## Assignment:
Please duplicate every line of text in the rows below, character for character, keeping the original line breaks.
================
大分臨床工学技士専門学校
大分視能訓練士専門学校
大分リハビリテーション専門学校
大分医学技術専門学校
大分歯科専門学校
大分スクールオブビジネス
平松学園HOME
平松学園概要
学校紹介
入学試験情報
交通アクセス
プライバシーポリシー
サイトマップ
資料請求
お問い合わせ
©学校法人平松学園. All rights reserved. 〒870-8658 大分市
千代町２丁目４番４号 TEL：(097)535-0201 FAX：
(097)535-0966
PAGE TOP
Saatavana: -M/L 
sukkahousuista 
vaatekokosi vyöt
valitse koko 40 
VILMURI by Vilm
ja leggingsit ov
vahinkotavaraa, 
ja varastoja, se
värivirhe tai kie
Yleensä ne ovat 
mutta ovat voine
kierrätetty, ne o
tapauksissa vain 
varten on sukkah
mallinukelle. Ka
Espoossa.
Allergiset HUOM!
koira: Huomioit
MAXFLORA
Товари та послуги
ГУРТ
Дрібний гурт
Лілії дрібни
================
## Answer box:
大分臨床工学技士専門学校
大分視能訓練士専門学校
大分リハビリテーション専門学校
大分医学技術専門学校
大分歯科専門学校
大分スクールオブビジネス
平松学園HOME
平松学園概要
学校紹介
入学試験情報
交通アクセス
プライバシーポリシー
サイトマップ
資料請求
お問い合わせ
©学校法人平松学園. All rights reserved. 〒870-8658 大分市
千代町２丁目４番４号 TEL：(097)535-0201 FAX：
(097)535-0966
PAGE TOP
Saatavana: -M/L 
sukkahousuista 
vaatekokosi vyöt
valitse koko 40 
VILMURI by Vilm
ja leggingsit ov
vahinkotavaraa, 
ja varastoja, se
värivirhe tai kie
Yleensä ne ovat 
mutta ovat voine
kierrätetty, ne o
tapauksissa vain 
varten on sukkah
mallinukelle. Ka
Espoossa.
Allergiset HUOM!
koira: Huomioit
MAXFLORA
Товари та послуги
ГУРТ
Дрібний гурт
Лілії дрібни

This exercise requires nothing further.